On torture and rogue cops and soldiers

Rogue cops - INQUIRER.net, Philippine News for Filipinos


In its recent editorial, the Philippine Daily Inquirer stated that 13 cases of torture had been filed against members of the Philippine National Police and the Armed Forces of the Philippines since January 2009, citing the Commission on Human Rights. I doubt the stats. The unrecorded crimes committed by law enforcers cum law breakers surely outnumber the recorded stats. Victims do not report anymore to the police stations out of fear. If ever, they prefer to approach their catholic parish priests or protestant pastors.

The editorial stated: "...It is most likely that many more incidents of heinous behavior on the part of law enforcers have yet to see the light of day, because their victims simply chose to keep their mouths shut out of fear and concern for their well-being. And this, more than the sickening sight of the torture itself, is the point driven home by the recent video clip shown on TV of a Manila police precinct commander inflicting extreme physical pain on a naked and bound hold-up suspect he was interrogating."
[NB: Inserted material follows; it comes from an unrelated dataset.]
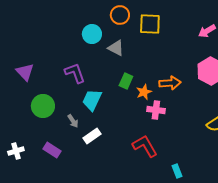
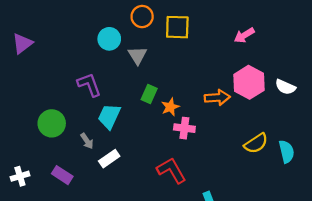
gray triangle: (116, 48) -> (137, 55), turned 30
purple triangle: (25, 72) -> (22, 44), moved, turned 36
orange arrow: (170, 83) -> (217, 98), moved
World media, e.g. CNN, has reported on the Tondo video of a police officer torturing a suspect, focusing, of all places, on his penis...as if, the fantasies of the cruel officer, who projected an image of a macho man, depended on the pain he was inflicting on the suspect's private anatomy.

The editorial made known what ordinary Filipinos have been asking since time immemorial, thus:

1. "Why does it parade apprehended suspects before the press and TV cameras, violating these people’s right to be presumed innocent? That constitutional right overrides any public-relations need by the PNP, however acute, to buff itself up in hopes of convincing a skeptical public that it is doing its job."

2. "Why are suspects often allowed to be manhandled in front of the cameras by the victims, their relatives, the policemen themselves, or all of them together? The visceral need for retribution on the part of the victims is understandable, but it is not a license to brutalize suspects, or for the police to abet the acts of reprisal either by their participation or inaction."

3. "Why do many alleged shootouts announced with much fanfare by the PNP eventually turn out to be murkier and less airtight than they are made out to be? Many of these so-called gun battles that have led to the deaths of prized suspects with valuable knowledge of extensive criminal operations have spawned charges of rubouts and summary executions, the Ivan Padilla case being the latest troubling example."